*Exercise goal*:
The job is to find each line in the entries holding the string "Eiropas" and copy that line.

*Exercise materials*:
******
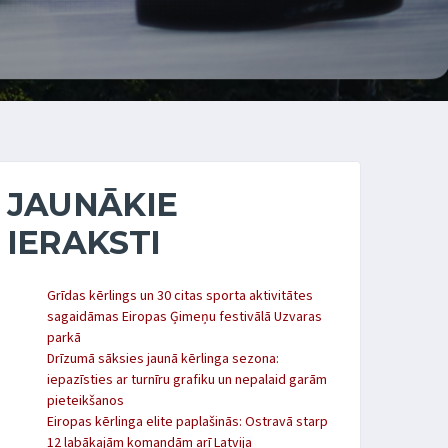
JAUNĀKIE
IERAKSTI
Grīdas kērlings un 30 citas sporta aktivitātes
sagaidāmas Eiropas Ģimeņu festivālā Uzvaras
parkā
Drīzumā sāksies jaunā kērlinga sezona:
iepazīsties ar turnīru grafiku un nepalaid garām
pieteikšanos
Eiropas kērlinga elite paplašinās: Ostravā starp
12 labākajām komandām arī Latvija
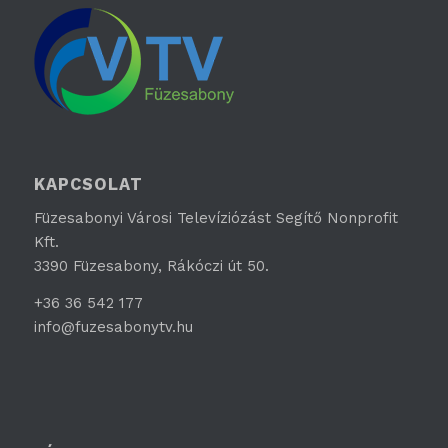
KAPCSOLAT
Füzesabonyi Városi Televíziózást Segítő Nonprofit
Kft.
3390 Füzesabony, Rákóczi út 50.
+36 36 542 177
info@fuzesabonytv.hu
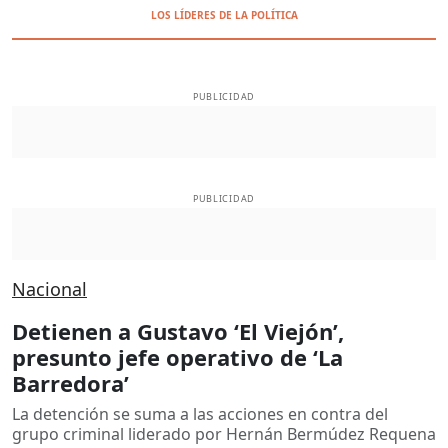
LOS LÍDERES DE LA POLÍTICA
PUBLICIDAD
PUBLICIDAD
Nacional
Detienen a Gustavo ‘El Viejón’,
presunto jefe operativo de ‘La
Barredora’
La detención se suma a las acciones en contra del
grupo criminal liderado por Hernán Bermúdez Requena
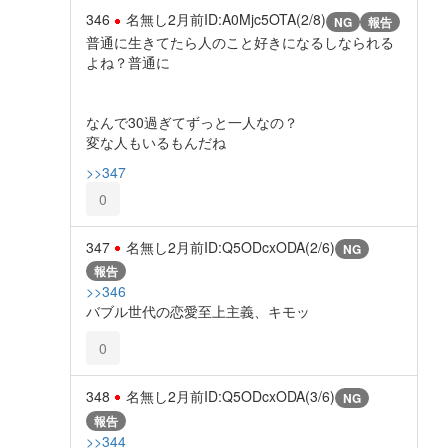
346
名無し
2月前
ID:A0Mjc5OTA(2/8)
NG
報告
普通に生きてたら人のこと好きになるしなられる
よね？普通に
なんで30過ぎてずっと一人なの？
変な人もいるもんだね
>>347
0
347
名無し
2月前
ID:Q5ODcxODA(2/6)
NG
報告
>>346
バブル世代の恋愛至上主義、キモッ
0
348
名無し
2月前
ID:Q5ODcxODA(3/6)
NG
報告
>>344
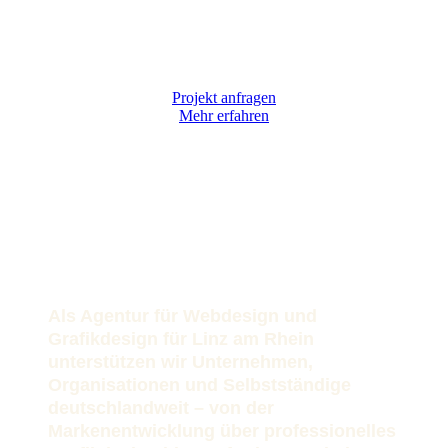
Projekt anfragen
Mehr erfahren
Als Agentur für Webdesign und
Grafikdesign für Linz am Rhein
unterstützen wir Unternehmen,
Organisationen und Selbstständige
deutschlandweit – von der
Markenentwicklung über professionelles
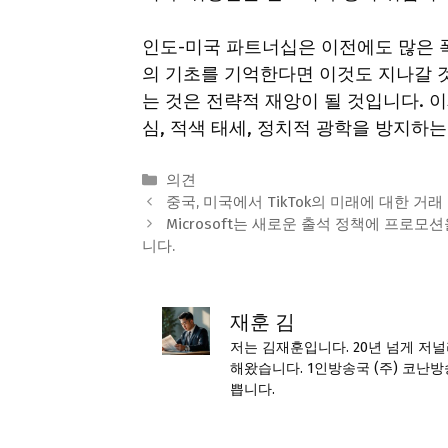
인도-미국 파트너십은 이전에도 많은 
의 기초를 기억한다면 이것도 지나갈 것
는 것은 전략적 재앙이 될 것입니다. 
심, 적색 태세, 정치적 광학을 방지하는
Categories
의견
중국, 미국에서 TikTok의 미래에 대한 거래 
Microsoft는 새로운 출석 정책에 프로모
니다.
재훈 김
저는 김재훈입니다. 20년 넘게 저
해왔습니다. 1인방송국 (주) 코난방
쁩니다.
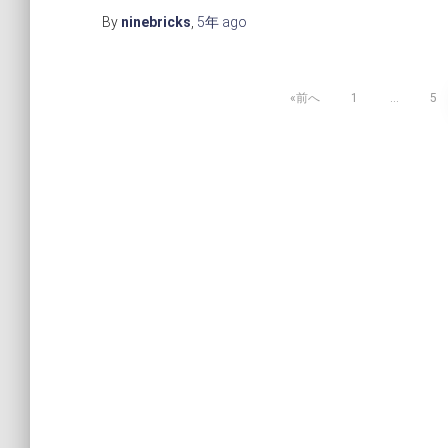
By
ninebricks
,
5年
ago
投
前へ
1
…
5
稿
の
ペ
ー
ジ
******
*Written response*:
sagaidāmas Eiropas Ģimeņu festivālā Uzvaras
Eiropas kērlinga elite paplašinās: Ostravā starp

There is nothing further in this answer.